Wo die Eisenbahn in den Berg hinein- und unter dem Col des Montets hindurchgeführt wird, führt unser Weg über das Tunnelportal und hoch zum Pass. Dort betreten wir das Naturreservat „Aiguilles Rouges“, das nach den nadelförmigen Bergspitzen aus rotem Granit benannt ist, welche sich von hier das Tal hinunter bis nach Chamonix auf der rechten, dem Mont Blanc gegenüberliegenden Seite entlangziehen. Wer sich mit der alpinen Flora beschäftigen will, kann dies auf diesem Weg tun, denn es sind zahlreiche Schilder bei den verschiedenen Pflanzen angebracht, die einen über die Namen dieser Schönheiten aufklären.
Von der Passhöhe nach Vallorcine sind es knapp vier Kilometer und 200 negative Höhenmeter, also ideales Gefälle, um es rollen zu lassen. Kurz vor dem Verpflegungsposten verlassen wir den Schatten und können uns beim Verweilen am reichhaltigen Buffet von den Sonnenstrahlen kitzeln lassen. Riegel, Bananen, Orangen, Salami, Brot, Käse, Trockenfrüchte, Cola, Iso, Wasser – für jeden ist etwas dabei. Es empfiehlt sich zuzugreifen, denn kaum 200 Meter später beginnt der nahrhafte Aufstieg zum Col des Posettes.

====

--- Arbeitsanweisung ---
Wie weit ist es laut dem Textausschnitt von der Passhöhe nach Vallorcine? Die Einträge braucht man für diese Aufgabe nicht.

(Einträge des Datensatzes)
====

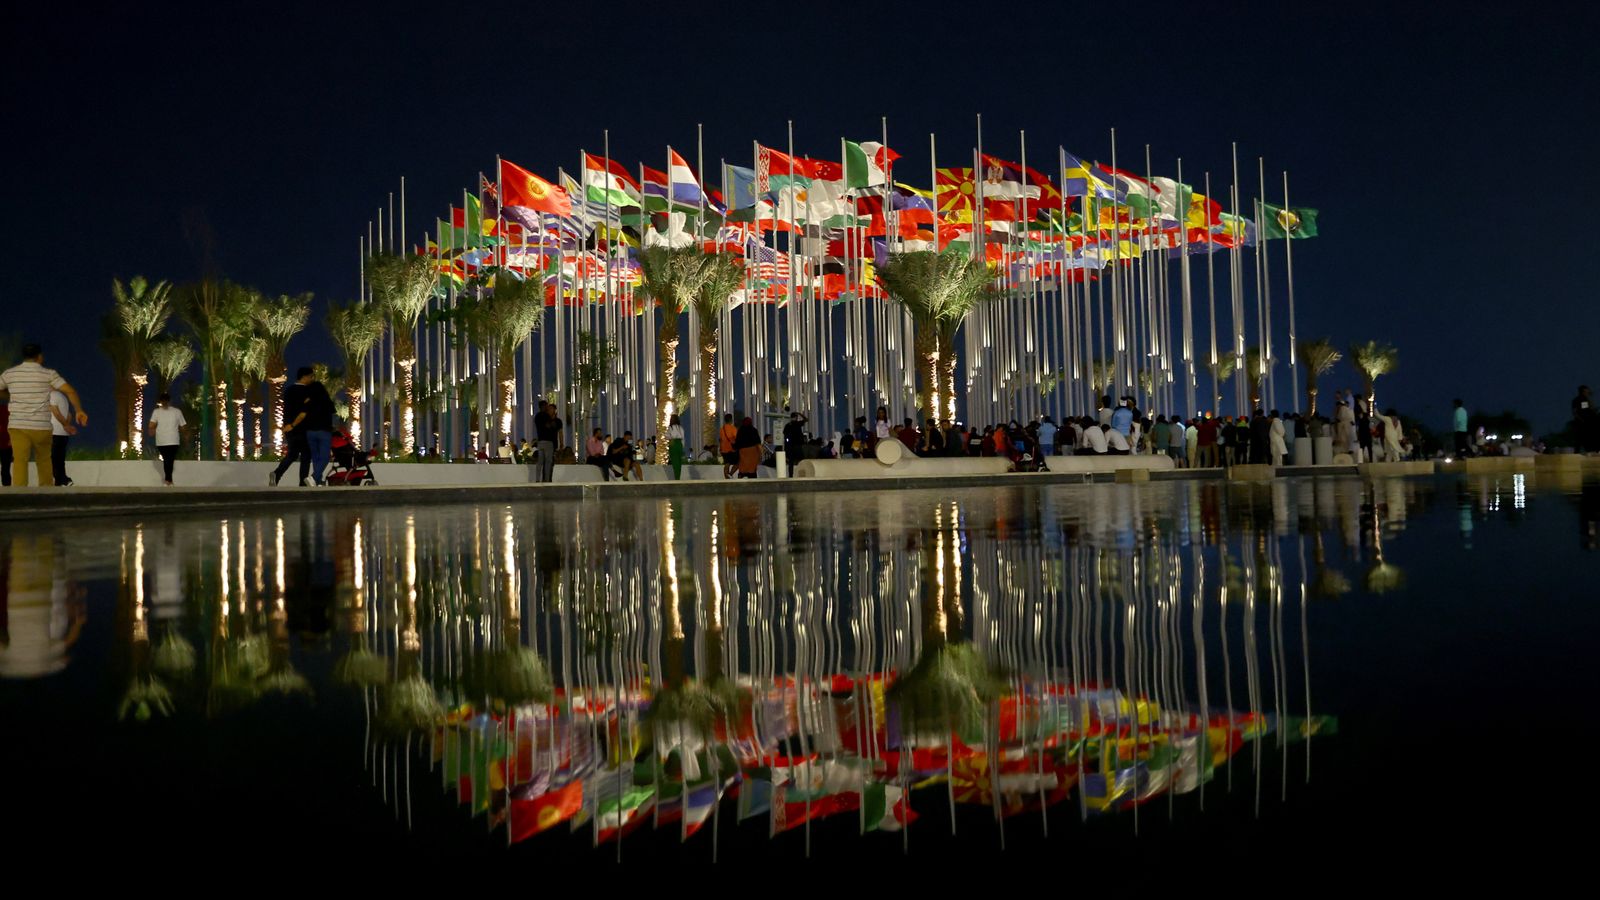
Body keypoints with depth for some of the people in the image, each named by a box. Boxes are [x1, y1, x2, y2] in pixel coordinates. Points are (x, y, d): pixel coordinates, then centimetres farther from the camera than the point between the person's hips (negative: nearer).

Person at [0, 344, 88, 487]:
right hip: (41, 426, -1)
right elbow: (70, 391, -7)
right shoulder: (48, 374, -1)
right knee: (44, 460, 16)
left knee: (20, 462, -6)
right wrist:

====

--- Ergebnis der Übung ---
Knapp vier Kilometer.